According to a report, The Trillion Dollar Nuclear Triad: U.S. Strategic Modernization Over the Next Thirty Years, published in January 2014 by the James Martin Center for Nonproliferation Studies, ‘Over the next thirty years, the United States plans to spend approximately $1 trillion maintaining the current arsenal, buying replacement systems, and upgrading existing nuclear bombs and warheads.’

Meanwhile, as the U.S. plows forward building new nuclear weapons, it is demanding that North Korea and Iran give up their nuclear programs.  It is not surprising, therefore, that other nuclear power nations such as Russia, China, England and France are also adopting similar policies to “modernize” their own nuclear weapons.

There is now nearly global consensus that the use of nuclear weapons in any form is a crime against humanity. At the same time, nuclear buildup protesters maintain, the possession of a nuclear deterrent equates to preparation for the use of nuclear weapons and, therefore, is a crime against humanity. This was the argument one of the 1983 U.S. Bishops' Peace Pastoral composers, Bishop Thomas Gumbleton, made at the time. He was a minority voice and the pastoral was published, giving "limited" more support for deterrence as long as concrete steps toward total nuclear disarmament were going forward.  

The current “modernization” moves, into the billions of dollars, undercuts the moral premise of "limited" acceptance. However, the bishops have yet to follow through with a condemnation of nuclear deterrence. 

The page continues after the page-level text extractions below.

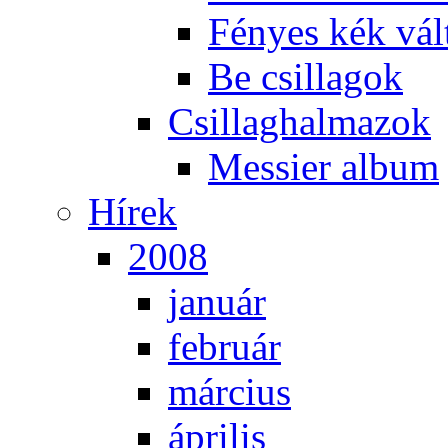
Fé­nyes kék vál­
Be csil­la­gok
Csil­lag­hal­ma­zok
Mes­si­er al­bum
Hí­rek
2008
ja­nu­ár
feb­ru­ár
már­ci­us
áp­ri­lis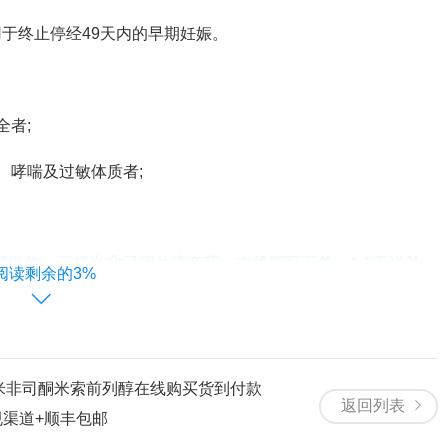
终止停经49天内的早期妊娠。
者;
哮喘及过敏体质者;
微信，正规米非司酮片流产药，在线即可下单，1-3天送达，
阅读剩余的3%
米非司酮米索前列醇在线购买货到付款
返回列表
规渠道+顺丰包邮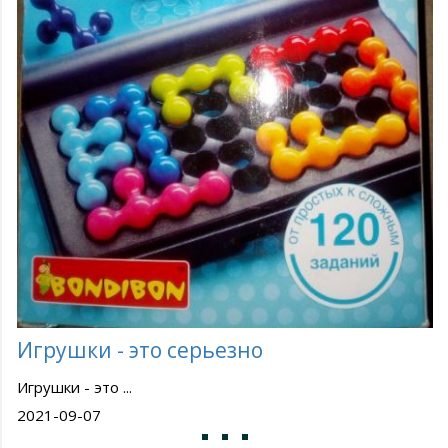
Игрушки - это серьезно
Игрушки - это ...
2021-09-07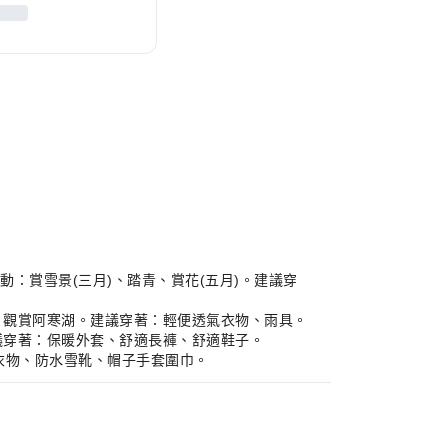
活動：賞雪景(三月)、踏青、賞花(五月)。建議穿
登山、觀賞阿寒湖。建議穿著：輕便透氣衣物、雨具。
建議穿著：保暖外套、舒適長褲、舒適鞋子。
暖衣物、防水雪靴、帽子手套圍巾。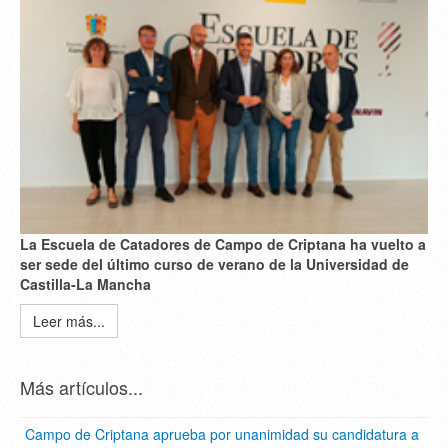
La Escuela de Catadores de Campo de Criptana ha vuelto a
ser sede del último curso de verano de la Universidad de
Castilla-La Mancha
Leer más...
Más artículos...
Campo de Criptana aprueba por unanimidad su candidatura a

And so the peace walkers continue to walk, remembering the dead and asking motorists on Holmes road and Highway 150 to “honk” for peace.  They made it from plant to plant, wiery, in less than four hours. It was muggy. Police and plant security followed and watched the group and were on hand when they arrived at the new plant. All were friendly. 

After the walk, the group said some prayers and remembered the dead. Little doubt, they will be back next year. One day, they hope, enough people will stand up, like them, and say "no" to nuclear madness.